Page-level text extractions:

────

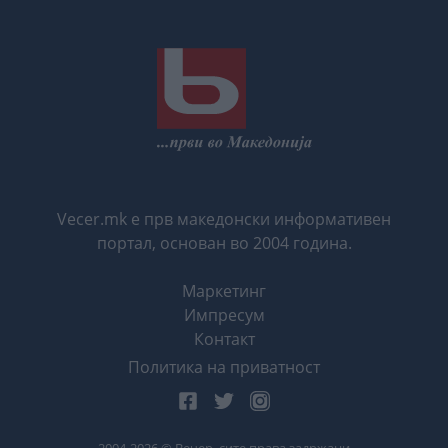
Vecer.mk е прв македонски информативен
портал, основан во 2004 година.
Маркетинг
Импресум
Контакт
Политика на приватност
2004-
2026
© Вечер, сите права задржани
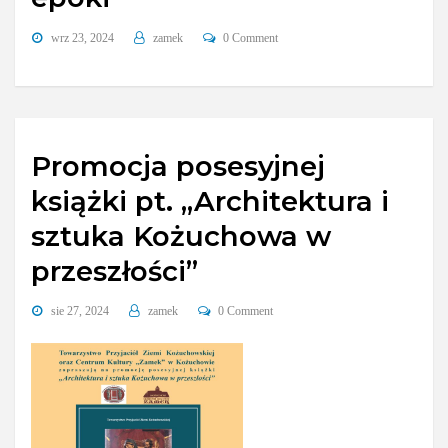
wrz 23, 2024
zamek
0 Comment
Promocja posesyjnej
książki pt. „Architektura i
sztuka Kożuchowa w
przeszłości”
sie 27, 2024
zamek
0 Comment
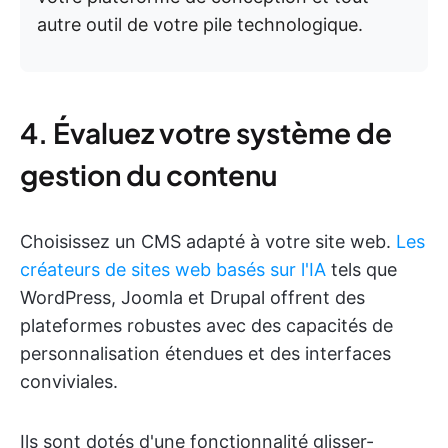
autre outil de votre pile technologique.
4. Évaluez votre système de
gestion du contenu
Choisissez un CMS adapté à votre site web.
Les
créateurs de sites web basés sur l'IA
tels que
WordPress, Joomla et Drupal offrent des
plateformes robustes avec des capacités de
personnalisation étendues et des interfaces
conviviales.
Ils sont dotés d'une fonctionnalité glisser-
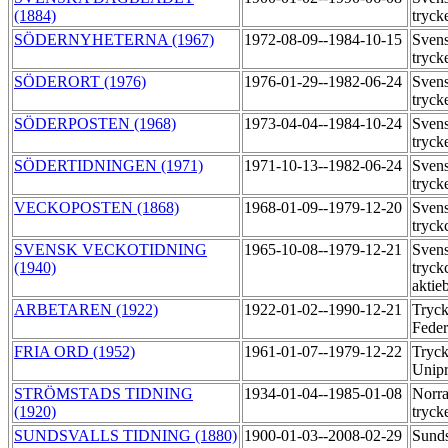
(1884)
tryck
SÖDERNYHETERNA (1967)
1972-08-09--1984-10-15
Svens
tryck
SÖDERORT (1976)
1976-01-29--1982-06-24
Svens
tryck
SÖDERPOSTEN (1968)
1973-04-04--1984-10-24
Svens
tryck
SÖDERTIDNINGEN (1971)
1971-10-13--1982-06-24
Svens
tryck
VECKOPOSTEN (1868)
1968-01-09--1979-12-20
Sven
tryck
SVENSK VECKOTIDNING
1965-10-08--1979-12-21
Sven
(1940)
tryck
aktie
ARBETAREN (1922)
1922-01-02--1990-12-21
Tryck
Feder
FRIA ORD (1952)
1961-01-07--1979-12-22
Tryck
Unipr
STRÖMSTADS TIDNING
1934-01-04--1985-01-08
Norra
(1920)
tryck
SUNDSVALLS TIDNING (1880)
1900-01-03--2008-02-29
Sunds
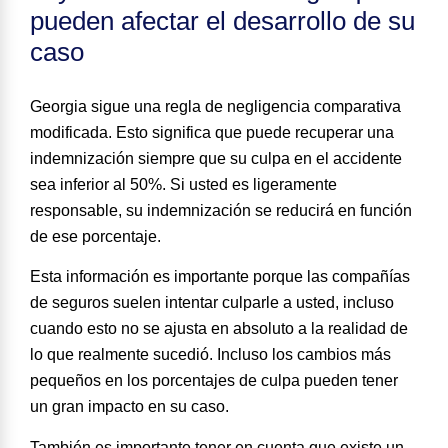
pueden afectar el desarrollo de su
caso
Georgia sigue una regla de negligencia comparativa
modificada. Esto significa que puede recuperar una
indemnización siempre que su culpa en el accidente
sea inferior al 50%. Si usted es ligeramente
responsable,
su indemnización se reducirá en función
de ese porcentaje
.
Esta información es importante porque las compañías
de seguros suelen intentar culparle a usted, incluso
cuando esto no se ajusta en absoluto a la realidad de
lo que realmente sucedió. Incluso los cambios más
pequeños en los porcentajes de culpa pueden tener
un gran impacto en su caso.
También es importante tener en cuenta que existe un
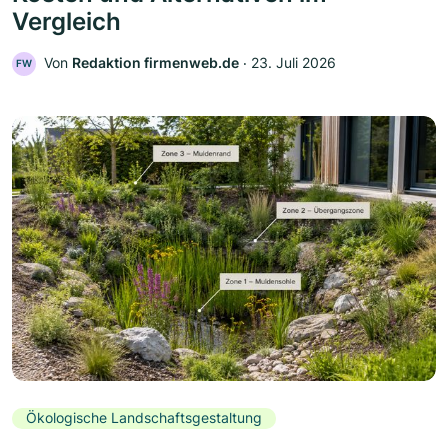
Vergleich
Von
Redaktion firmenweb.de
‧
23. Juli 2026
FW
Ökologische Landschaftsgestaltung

────

### Description of the task
Copy the text from every one of the records line for line, leaving out the pictures.

### Expected answer
Vecer.mk е прв македонски информативен
портал, основан во 2004 година.
Маркетинг
Импресум
Контакт
Политика на приватност
2004-
2026
© Вечер, сите права задржани
wrz 23, 2024
zamek
0 Comment
Promocja posesyjnej
książki pt. „Architektura i
sztuka Kożuchowa w
przeszłości”
sie 27, 2024
zamek
0 Comment
autre outil de votre pile technologique.
4. Évaluez votre système de
gestion du contenu
Choisissez un CMS adapté à votre site web.
Les
créateurs de sites web basés sur l'IA
tels que
WordPress, Joomla et Drupal offrent des
plateformes robustes avec des capacités de
personnalisation étendues et des interfaces
conviviales.
Ils sont dotés d'une fonctionnalité glisser-
(1884)
tryck
SÖDERNYHETERNA (1967)
1972-08-09--1984-10-15
Svens
tryck
SÖDERORT (1976)
1976-01-29--1982-06-24
Svens
tryck
SÖDERPOSTEN (1968)
1973-04-04--1984-10-24
Svens
tryck
SÖDERTIDNINGEN (1971)
1971-10-13--1982-06-24
Svens
tryck
VECKOPOSTEN (1868)
1968-01-09--1979-12-20
Sven
tryck
SVENSK VECKOTIDNING
1965-10-08--1979-12-21
Sven
(1940)
tryck
aktie
ARBETAREN (1922)
1922-01-02--1990-12-21
Tryck
Feder
FRIA ORD (1952)
1961-01-07--1979-12-22
Tryck
Unipr
STRÖMSTADS TIDNING
1934-01-04--1985-01-08
Norra
(1920)
tryck
SUNDSVALLS TIDNING (1880)
1900-01-03--2008-02-29
Sunds
pueden afectar el desarrollo de su
caso
Georgia sigue una regla de negligencia comparativa
modificada. Esto significa que puede recuperar una
indemnización siempre que su culpa en el accidente
sea inferior al 50%. Si usted es ligeramente
responsable,
su indemnización se reducirá en función
de ese porcentaje
.
Esta información es importante porque las compañías
de seguros suelen intentar culparle a usted, incluso
cuando esto no se ajusta en absoluto a la realidad de
lo que realmente sucedió. Incluso los cambios más
pequeños en los porcentajes de culpa pueden tener
un gran impacto en su caso.
También es importante tener en cuenta que existe un
Vergleich
Von
Redaktion firmenweb.de
‧
23. Juli 2026
FW
Ökologische Landschaftsgestaltung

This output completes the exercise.